Task to complete: Please reproduce the passage on radiation-induced heart damage word for word, starting with "Acknowledgments" and going on through "Armstrong Foundation (LAF06SY4).".

=== Passage for review ===

Another pharmaceutical intervention that we are testing is the cyclic AMP phosphodiesterase inhibitor pentoxifylline. Studies by us and others suggest that pentoxifylline in combination with α-tocopherol can improve cardiac function and reduce adverse cardiac remodeling in the rat when administration starts before irradiation, also when administration starts several months after local heart irradiation (50,51) (Fig. 2). Some of our current studies focus on the effects of compounds that are related to pentoxifylline and α-tocopherol.

FIG. 2.

FIG. 2

Effects of pentoxifylline and α-tocopherol on ex vivo cardiac function measurements at 6 months after local heart irradiation. Panel A: The Langendorff ex vivo perfused heart preparation is commonly used for investigation of cardiac physiology and disease. The picture reflects a rat heart in a Langendorff apparatus. A left ventricular balloon is connected to a pressure transducer to obtain real-time pressures generated inside the left ventricle. Panel B: Treatment with pentoxifylline and α-tocopherol reduced left ventricular diastolic wall stress at 6 months after local heart irradiation with 5 daily fractions of 9 Gy. Data are shown as average ± SEM (n =6–8). *P < 0.05 irradiated compared to sham irradiation, #P < 0.05 pentoxifylline + α-tocopherol compared to vehicle. This figure presents data from (50).

Small animal models of local heart irradiation have improved greatly. We are now able to perform real-time, image-guided localized irradiation that allows more precise targeting of the organ or tissue of interest (Fig. 3) (52). Ex vivo perfused heart preparations have long been used in biomedical research and are continuously updated to provide important insight into cardiac function and disease including RIHD (Fig. 1) (38, 53, 54). In addition, in the last decade tremendous advancements have been made in the development of noninvasive imaging technologies for use with small laboratory animals. High-resolution ultrasound, magnetic resonance imaging, and single photon emission computed tomography are only a few examples of tools that are now available to closely follow cardiac function in small laboratory animals (55, 56). Several of these technologies have been included in radiobiological studies of cardiovascular radiation injury (50, 57). Future developments will hopefully bring pre-clinical models closer to clinical applications. These are very exciting times to be involved in this type of research.

FIG. 3.

FIG. 3

The Small Animal Conformal Radiation Therapy Device (SACRTD) (University of Arkansas for Medical Sciences, Department of Radiation Oncology) allows precise image-guided irradiation of the target of interest with minimal exposure of surrounding tissues in small laboratory animals. Panel A: Set-up for localized heart irradiation in the rat. Vertical positioning of the animal allows for X-ray imaging of the chest to delineate the heart. Panel B: Rat chest X rays taken in vertical position at different angles for heart delineation.

Once more I would like to end by expressing my deep appreciation for being honored with the 2011 Michael Fry Research Award. These are not the easiest times for junior investigators or those who are considering a career in the research. This award serves as a great motivation for young investigators to continue with their fascinating work in radiation research. One of the highlights since my nomination was an e-mail from Dr. Fry with his congratulations. The Radiation Research Society is one of a kind in this respect.

Acknowledgments

I would like to thank Martin Hauer-Jensen and the UAMS Office of Grants and Scientific Publications for reviewing this manuscript, and Viji Sridharan and Preeti Tripathi for performing much of the work in the laboratory. There is a wealth of articles related to the clinical and biological aspects of RIHD, and I apologize for not being able to cite all in this article. My work has been supported in part by the National Cancer Institute (CA148679), the American Cancer Society (RSG-10-125-01-CCE), and the Lance Armstrong Foundation (LAF06SY4).

=== Listed records ===

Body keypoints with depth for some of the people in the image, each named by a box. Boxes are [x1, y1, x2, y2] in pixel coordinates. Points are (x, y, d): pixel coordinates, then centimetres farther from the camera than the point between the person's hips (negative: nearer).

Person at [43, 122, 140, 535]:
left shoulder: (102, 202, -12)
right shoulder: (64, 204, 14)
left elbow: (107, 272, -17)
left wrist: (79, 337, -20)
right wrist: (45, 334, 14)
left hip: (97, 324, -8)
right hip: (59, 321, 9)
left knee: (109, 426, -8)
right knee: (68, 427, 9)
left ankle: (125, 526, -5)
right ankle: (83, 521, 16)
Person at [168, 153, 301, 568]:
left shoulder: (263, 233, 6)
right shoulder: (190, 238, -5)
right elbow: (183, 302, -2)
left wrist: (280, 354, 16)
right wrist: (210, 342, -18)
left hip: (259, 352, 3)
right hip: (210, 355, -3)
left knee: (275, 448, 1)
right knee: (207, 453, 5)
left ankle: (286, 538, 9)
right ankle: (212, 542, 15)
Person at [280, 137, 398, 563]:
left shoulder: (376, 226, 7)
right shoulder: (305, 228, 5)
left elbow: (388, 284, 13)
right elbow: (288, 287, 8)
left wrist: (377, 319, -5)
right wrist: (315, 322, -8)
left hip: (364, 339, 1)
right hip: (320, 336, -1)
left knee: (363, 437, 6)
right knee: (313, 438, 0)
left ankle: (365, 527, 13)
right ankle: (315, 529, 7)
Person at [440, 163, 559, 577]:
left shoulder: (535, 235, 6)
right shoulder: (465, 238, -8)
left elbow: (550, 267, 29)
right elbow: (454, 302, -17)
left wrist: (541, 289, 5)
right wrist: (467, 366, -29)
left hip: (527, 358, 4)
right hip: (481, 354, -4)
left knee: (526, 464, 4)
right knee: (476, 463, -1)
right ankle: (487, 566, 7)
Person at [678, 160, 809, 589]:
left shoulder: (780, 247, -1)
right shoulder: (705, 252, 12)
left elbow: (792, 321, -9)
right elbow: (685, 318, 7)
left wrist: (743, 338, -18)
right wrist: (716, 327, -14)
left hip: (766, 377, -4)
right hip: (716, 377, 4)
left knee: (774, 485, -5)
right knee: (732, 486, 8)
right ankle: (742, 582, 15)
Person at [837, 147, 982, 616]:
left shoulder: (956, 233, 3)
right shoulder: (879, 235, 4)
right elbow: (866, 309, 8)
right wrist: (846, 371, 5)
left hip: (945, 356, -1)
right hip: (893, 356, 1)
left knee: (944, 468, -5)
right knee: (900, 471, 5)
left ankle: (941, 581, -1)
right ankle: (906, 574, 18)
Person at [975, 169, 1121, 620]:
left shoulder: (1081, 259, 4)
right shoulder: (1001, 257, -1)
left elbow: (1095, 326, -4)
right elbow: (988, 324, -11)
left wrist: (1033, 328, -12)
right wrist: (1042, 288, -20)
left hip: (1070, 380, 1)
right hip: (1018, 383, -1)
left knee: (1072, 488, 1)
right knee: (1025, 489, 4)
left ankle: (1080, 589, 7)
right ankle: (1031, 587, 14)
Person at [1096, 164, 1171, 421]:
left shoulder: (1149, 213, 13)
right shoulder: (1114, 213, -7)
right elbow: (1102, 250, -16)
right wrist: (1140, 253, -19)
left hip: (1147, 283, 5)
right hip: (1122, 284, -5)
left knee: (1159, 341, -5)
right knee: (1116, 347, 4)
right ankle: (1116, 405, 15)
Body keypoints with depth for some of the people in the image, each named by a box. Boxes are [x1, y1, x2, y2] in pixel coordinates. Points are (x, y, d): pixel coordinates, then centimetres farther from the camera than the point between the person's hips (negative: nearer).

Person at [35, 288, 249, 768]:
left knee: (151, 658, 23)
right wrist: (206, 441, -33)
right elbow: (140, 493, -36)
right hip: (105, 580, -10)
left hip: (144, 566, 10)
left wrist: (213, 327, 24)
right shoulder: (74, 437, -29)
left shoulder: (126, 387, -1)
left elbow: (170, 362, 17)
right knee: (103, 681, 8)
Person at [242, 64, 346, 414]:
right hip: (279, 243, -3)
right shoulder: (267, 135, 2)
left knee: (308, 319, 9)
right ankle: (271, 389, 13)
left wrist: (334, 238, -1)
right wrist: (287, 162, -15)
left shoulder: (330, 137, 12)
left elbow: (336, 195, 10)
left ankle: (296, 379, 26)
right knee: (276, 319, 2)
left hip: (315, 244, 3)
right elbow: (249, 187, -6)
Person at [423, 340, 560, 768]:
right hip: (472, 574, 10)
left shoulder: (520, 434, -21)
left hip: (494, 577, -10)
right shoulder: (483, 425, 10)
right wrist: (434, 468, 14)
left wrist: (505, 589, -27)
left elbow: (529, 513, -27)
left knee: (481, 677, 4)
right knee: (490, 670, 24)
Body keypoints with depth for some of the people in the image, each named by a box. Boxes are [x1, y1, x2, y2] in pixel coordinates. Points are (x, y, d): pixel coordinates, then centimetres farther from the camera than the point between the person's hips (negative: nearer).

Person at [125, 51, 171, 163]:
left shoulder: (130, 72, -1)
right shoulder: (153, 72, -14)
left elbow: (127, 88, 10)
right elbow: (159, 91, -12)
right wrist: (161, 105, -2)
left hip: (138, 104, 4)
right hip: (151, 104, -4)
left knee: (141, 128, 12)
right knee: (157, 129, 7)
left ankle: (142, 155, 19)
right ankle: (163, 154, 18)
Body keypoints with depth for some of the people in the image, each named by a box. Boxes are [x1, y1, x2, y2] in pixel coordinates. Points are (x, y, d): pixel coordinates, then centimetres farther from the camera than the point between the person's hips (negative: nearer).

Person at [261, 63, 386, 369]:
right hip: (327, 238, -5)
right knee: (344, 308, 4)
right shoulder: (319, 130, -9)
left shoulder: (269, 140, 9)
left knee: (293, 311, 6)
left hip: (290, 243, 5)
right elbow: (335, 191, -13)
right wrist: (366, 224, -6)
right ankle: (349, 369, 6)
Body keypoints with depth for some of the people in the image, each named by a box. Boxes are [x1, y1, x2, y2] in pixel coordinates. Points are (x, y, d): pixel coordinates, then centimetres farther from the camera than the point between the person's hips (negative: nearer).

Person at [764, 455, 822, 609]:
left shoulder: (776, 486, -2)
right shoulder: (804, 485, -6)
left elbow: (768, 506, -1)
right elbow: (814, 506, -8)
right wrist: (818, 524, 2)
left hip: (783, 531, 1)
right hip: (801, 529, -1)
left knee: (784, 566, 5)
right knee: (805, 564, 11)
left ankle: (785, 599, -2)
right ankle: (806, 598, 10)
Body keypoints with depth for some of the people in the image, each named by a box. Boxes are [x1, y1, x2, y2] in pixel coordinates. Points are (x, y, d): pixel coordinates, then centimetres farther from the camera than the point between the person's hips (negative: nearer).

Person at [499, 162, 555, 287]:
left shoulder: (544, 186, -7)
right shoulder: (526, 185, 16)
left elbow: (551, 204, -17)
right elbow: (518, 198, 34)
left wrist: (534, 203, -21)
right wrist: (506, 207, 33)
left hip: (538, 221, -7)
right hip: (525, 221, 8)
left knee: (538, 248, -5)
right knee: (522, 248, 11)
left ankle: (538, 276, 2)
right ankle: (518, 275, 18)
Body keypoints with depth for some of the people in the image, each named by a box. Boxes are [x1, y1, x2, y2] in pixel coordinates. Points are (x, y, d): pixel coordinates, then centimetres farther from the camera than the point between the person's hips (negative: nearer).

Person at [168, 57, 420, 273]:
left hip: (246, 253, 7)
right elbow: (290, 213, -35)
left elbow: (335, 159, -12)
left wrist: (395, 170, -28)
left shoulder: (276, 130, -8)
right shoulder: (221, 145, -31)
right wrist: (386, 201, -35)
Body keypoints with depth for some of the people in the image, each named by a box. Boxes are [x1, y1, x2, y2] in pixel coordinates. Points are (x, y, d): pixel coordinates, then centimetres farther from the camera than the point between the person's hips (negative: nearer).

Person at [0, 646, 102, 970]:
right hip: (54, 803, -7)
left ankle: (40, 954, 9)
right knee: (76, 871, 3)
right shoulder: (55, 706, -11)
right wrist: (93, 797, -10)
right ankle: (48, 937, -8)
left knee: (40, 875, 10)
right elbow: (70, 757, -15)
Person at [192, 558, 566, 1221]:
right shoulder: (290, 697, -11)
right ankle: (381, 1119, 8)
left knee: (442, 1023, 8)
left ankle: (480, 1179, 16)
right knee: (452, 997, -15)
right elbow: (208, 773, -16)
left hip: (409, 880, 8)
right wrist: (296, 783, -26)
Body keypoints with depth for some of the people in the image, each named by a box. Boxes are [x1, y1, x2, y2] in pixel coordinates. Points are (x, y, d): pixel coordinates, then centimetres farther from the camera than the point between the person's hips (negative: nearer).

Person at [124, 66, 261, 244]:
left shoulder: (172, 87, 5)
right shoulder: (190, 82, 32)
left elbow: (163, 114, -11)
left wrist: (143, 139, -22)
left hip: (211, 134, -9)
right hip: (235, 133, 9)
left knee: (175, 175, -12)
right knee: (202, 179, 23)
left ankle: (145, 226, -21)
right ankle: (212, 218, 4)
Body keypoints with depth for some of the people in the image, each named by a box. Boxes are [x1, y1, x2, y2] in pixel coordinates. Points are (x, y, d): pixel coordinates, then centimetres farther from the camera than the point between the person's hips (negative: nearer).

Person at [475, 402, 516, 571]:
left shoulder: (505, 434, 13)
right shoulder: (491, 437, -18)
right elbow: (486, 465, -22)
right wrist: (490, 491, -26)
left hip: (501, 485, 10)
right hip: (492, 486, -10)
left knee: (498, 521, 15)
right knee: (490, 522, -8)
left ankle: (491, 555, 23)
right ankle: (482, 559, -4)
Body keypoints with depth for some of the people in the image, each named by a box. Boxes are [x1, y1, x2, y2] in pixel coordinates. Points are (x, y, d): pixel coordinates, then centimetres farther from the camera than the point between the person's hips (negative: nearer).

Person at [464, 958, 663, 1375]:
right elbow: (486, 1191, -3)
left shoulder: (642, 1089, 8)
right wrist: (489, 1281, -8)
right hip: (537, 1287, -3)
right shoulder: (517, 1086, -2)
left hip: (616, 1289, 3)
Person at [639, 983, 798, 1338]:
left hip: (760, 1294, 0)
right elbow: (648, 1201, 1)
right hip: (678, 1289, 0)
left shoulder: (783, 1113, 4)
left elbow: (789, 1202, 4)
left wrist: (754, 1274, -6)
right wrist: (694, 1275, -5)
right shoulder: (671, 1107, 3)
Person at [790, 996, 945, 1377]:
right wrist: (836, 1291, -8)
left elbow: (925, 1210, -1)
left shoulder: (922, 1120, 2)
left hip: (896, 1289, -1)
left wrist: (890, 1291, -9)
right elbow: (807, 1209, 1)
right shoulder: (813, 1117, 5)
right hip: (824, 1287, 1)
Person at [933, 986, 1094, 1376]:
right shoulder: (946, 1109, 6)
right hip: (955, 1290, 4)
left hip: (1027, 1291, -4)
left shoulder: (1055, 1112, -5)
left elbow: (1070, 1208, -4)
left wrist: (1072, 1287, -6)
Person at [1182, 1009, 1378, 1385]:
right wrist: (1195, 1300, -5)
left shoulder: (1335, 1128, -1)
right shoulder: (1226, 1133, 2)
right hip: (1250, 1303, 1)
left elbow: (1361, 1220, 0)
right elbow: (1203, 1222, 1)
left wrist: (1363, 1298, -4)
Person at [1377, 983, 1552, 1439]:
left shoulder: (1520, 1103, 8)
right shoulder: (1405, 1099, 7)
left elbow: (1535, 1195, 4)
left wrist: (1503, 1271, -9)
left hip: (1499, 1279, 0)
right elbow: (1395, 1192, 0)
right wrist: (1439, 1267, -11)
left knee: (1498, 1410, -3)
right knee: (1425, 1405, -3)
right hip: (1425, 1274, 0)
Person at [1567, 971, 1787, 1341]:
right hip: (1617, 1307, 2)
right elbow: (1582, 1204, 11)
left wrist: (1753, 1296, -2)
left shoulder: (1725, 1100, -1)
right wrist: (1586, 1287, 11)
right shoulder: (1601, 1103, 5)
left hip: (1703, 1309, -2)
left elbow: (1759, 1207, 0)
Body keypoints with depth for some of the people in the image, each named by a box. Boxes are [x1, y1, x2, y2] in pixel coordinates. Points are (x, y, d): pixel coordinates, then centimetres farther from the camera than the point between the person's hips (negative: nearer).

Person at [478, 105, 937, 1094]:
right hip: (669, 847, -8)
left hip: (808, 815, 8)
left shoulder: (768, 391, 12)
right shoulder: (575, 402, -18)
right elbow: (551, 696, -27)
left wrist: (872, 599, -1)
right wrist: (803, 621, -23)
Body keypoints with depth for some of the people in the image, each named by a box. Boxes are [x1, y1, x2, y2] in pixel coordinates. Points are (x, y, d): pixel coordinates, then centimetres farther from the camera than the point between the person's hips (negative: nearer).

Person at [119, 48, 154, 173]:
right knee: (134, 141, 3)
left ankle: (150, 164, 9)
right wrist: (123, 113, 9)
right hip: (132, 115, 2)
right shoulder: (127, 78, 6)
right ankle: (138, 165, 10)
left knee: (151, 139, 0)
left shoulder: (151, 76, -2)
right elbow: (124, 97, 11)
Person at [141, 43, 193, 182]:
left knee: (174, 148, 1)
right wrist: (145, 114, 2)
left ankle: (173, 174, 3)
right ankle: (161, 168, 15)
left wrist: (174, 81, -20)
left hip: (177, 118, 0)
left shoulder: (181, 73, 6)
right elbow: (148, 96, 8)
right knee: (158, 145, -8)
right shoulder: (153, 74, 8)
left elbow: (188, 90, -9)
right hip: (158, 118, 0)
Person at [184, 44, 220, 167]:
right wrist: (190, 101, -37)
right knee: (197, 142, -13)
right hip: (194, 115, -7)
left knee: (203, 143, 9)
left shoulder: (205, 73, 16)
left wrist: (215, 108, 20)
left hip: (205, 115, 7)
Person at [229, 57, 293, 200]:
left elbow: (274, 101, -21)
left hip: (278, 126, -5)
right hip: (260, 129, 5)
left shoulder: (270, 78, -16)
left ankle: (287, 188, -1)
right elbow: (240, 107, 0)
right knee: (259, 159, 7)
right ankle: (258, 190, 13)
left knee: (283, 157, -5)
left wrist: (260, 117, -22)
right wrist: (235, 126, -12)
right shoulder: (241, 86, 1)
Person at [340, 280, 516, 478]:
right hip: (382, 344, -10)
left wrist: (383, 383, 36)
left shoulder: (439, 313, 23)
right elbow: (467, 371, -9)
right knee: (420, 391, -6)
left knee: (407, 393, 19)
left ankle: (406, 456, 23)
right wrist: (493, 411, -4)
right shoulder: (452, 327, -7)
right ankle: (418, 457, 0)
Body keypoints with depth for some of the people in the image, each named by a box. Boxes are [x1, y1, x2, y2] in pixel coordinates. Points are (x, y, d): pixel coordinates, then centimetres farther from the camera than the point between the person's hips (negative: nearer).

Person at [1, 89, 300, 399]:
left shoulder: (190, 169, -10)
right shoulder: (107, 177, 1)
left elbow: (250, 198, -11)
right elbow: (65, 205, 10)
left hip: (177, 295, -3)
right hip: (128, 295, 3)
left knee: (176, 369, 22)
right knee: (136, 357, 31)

===

Response to the task:
Acknowledgments

I would like to thank Martin Hauer-Jensen and the UAMS Office of Grants and Scientific Publications for reviewing this manuscript, and Viji Sridharan and Preeti Tripathi for performing much of the work in the laboratory. There is a wealth of articles related to the clinical and biological aspects of RIHD, and I apologize for not being able to cite all in this article. My work has been supported in part by the National Cancer Institute (CA148679), the American Cancer Society (RSG-10-125-01-CCE), and the Lance Armstrong Foundation (LAF06SY4).